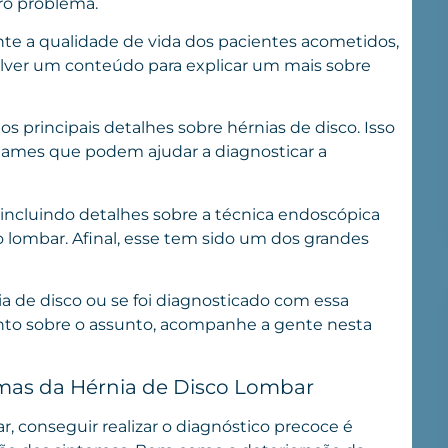
ro problema.
nte a qualidade de vida dos pacientes acometidos,
ver um conteúdo para explicar um mais sobre
s principais detalhes sobre hérnias de disco. Isso
 exames que podem ajudar a diagnosticar a
ncluindo detalhes sobre a técnica endoscópica
 lombar. Afinal, esse tem sido um dos grandes
a de disco ou se foi diagnosticado com essa
nto sobre o assunto, acompanhe a gente nesta
tomas da Hérnia de Disco Lombar
 conseguir realizar o diagnóstico precoce é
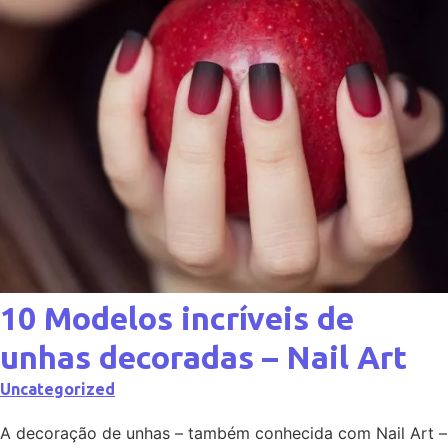
10 Modelos incríveis de
unhas decoradas – Nail Art
Uncategorized
A decoração de unhas – também conhecida com Nail Art –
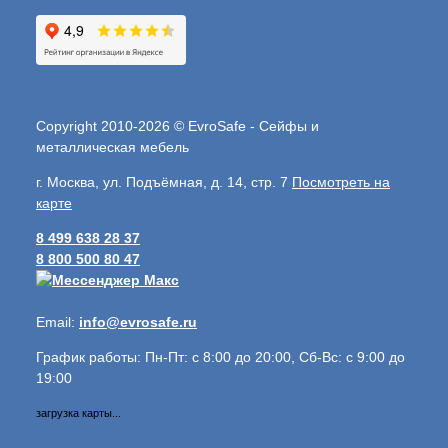
Copyright 2010-2026 © EvroSafe - Сейфы и
металлическая мебель
г. Москва, ул. Подъёмная, д. 14, стр. 7
Посмотреть на
карте
8 499 638 28 37
8 800 500 80 47
Email:
info@evrosafe.ru
График работы: Пн-Пт: с 8:00 до 20:00, Сб-Вс: с 9:00 до
19:00
загрузка карты...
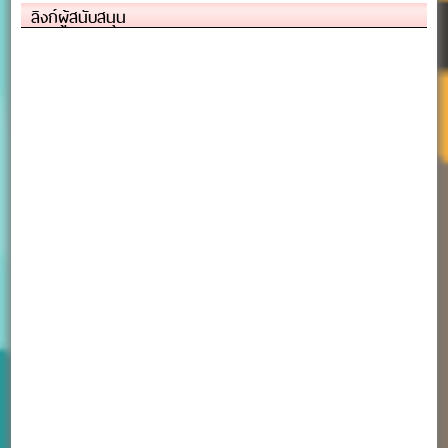
ลิงก์ผู้สนับสนุน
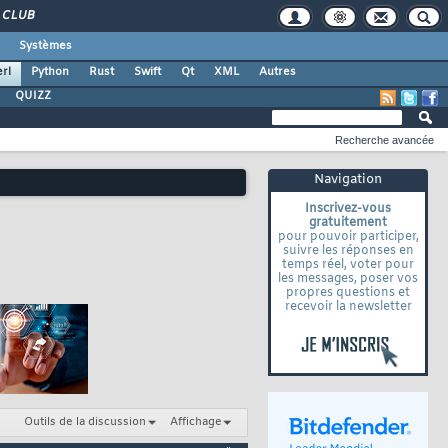
CLUB
Systèmes
rl
Python
Rust
Swift
Qt
XML
Autres
QUIZZ
Recherche avancée
Navigation
Inscrivez-vous
gratuitement
pour pouvoir participer,
suivre les réponses en
temps réel, voter pour
les messages, poser vos
propres questions et
recevoir la newsletter
Outils de la discussion
Affichage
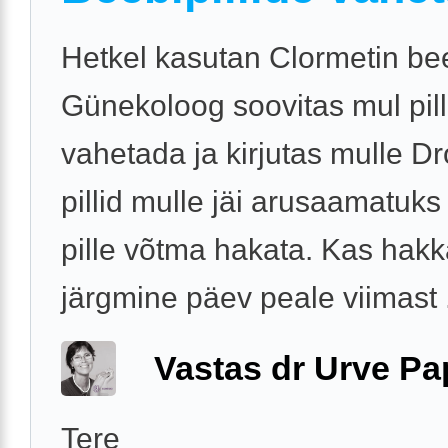
Hetkel kasutan Clormetin bee
Günekoloog soovitas mul pil
vahetada ja kirjutas mulle Dr
pillid mulle jäi arusaamatuks
pille võtma hakata. Kas hak
järgmine päev peale viimast .
Vastas dr Urve P
Tere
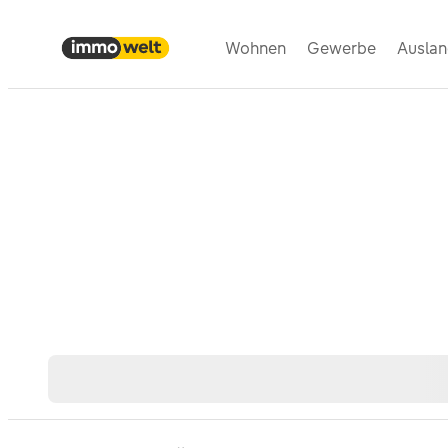
Wohnen
Gewerbe
Ausla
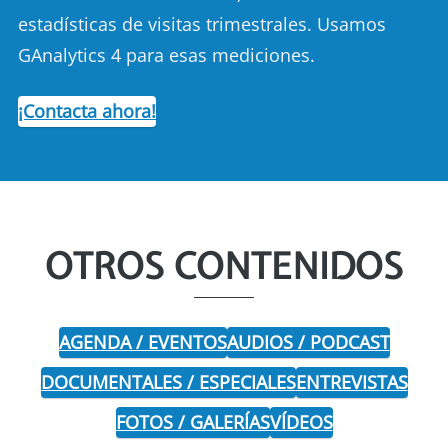
estadísticas de visitas trimestrales. Usamos
GAnalytics 4 para esas mediciones.
¡Contacta ahora!
OTROS CONTENIDOS
AGENDA / EVENTOS
AUDIOS / PODCAST
DOCUMENTALES / ESPECIALES
ENTREVISTAS
FOTOS / GALERÍAS
VÍDEOS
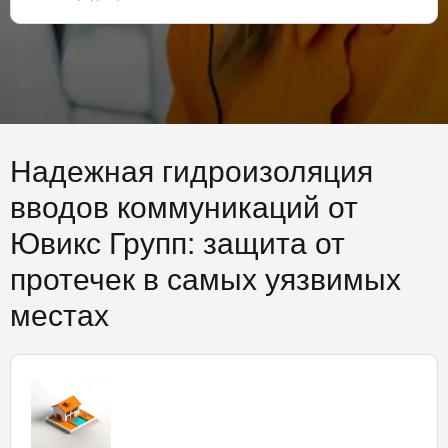
Надежная гидроизоляция
вводов коммуникаций от
Ювикс Групп: защита от
протечек в самых уязвимых
местах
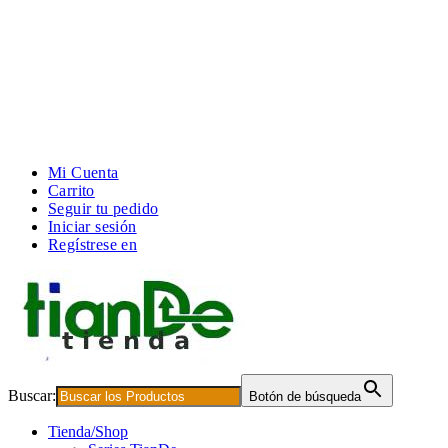
Mi Cuenta
Carrito
Seguir tu pedido
Iniciar sesión
Regístrese en
Buscar:
Botón de búsqueda
Tienda/Shop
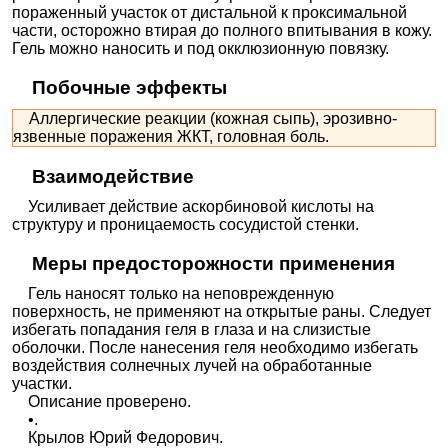
пораженный участок от дистальной к проксимальной
части, осторожно втирая до полного впитывания в кожу.
Гель можно наносить и под окклюзионную повязку.
Побочные эффекты
Аллергические реакции (кожная сыпь), эрозивно-
язвенные поражения ЖКТ, головная боль.
Взаимодействие
Усиливает действие аскорбиновой кислоты на
структуру и проницаемость сосудистой стенки.
Меры предосторожности применения
Гель наносят только на неповрежденную
поверхность, не применяют на открытые раны. Следует
избегать попадания геля в глаза и на слизистые
оболочки. После нанесения геля необходимо избегать
воздействия солнечных лучей на обработанные
участки.
Описание проверено.
•.
Крылов Юрий Федорович.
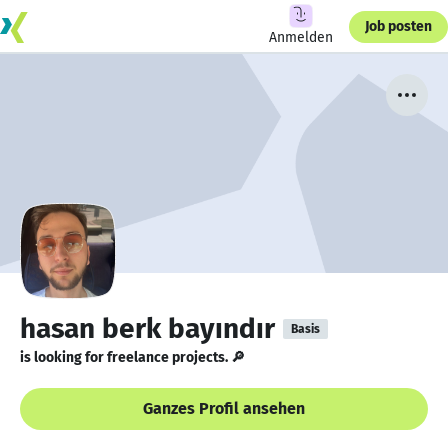
Job posten
Anmelden
hasan berk bayındır
Basis
is looking for freelance projects. 🔎
Ganzes Profil ansehen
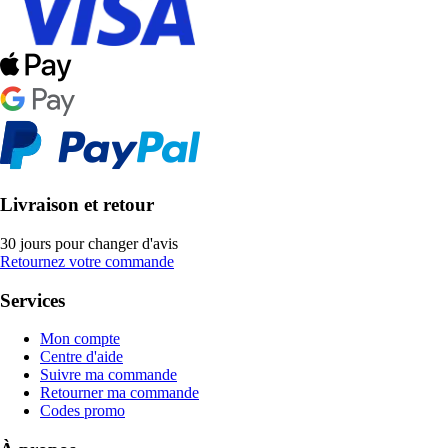
Livraison et retour
30 jours pour changer d'avis
Retournez votre commande
Services
Mon compte
Centre d'aide
Suivre ma commande
Retourner ma commande
Codes promo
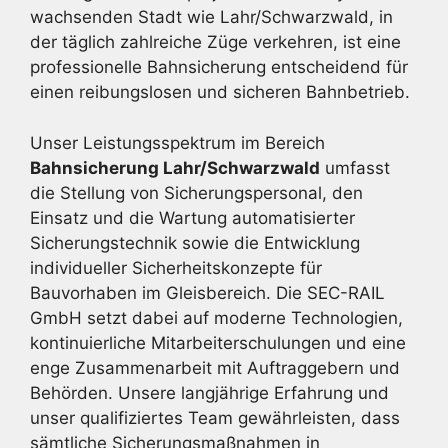
wachsenden Stadt wie Lahr/Schwarzwald, in
der täglich zahlreiche Züge verkehren, ist eine
professionelle Bahnsicherung entscheidend für
einen reibungslosen und sicheren Bahnbetrieb.
Unser Leistungsspektrum im Bereich
Bahnsicherung Lahr/Schwarzwald
umfasst
die Stellung von Sicherungspersonal, den
Einsatz und die Wartung automatisierter
Sicherungstechnik sowie die Entwicklung
individueller Sicherheitskonzepte für
Bauvorhaben im Gleisbereich. Die SEC-RAIL
GmbH setzt dabei auf moderne Technologien,
kontinuierliche Mitarbeiterschulungen und eine
enge Zusammenarbeit mit Auftraggebern und
Behörden. Unsere langjährige Erfahrung und
unser qualifiziertes Team gewährleisten, dass
sämtliche Sicherungsmaßnahmen in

> [TRY IT] Keep to the lines above from the line with "Ювикс Групп: защита от" to the line with "Усиливает действие аскорбиновой кислоты на", and set down exactly those, inclusive, with nothing else and every picture left out.

> [SOLUTION]
Ювикс Групп: защита от
протечек в самых уязвимых
местах
Mi Cuenta
Carrito
Seguir tu pedido
Iniciar sesión
Regístrese en
Buscar:
Botón de búsqueda
Tienda/Shop
пораженный участок от дистальной к проксимальной
части, осторожно втирая до полного впитывания в кожу.
Гель можно наносить и под окклюзионную повязку.
Побочные эффекты
Аллергические реакции (кожная сыпь), эрозивно-
язвенные поражения ЖКТ, головная боль.
Взаимодействие
Усиливает действие аскорбиновой кислоты на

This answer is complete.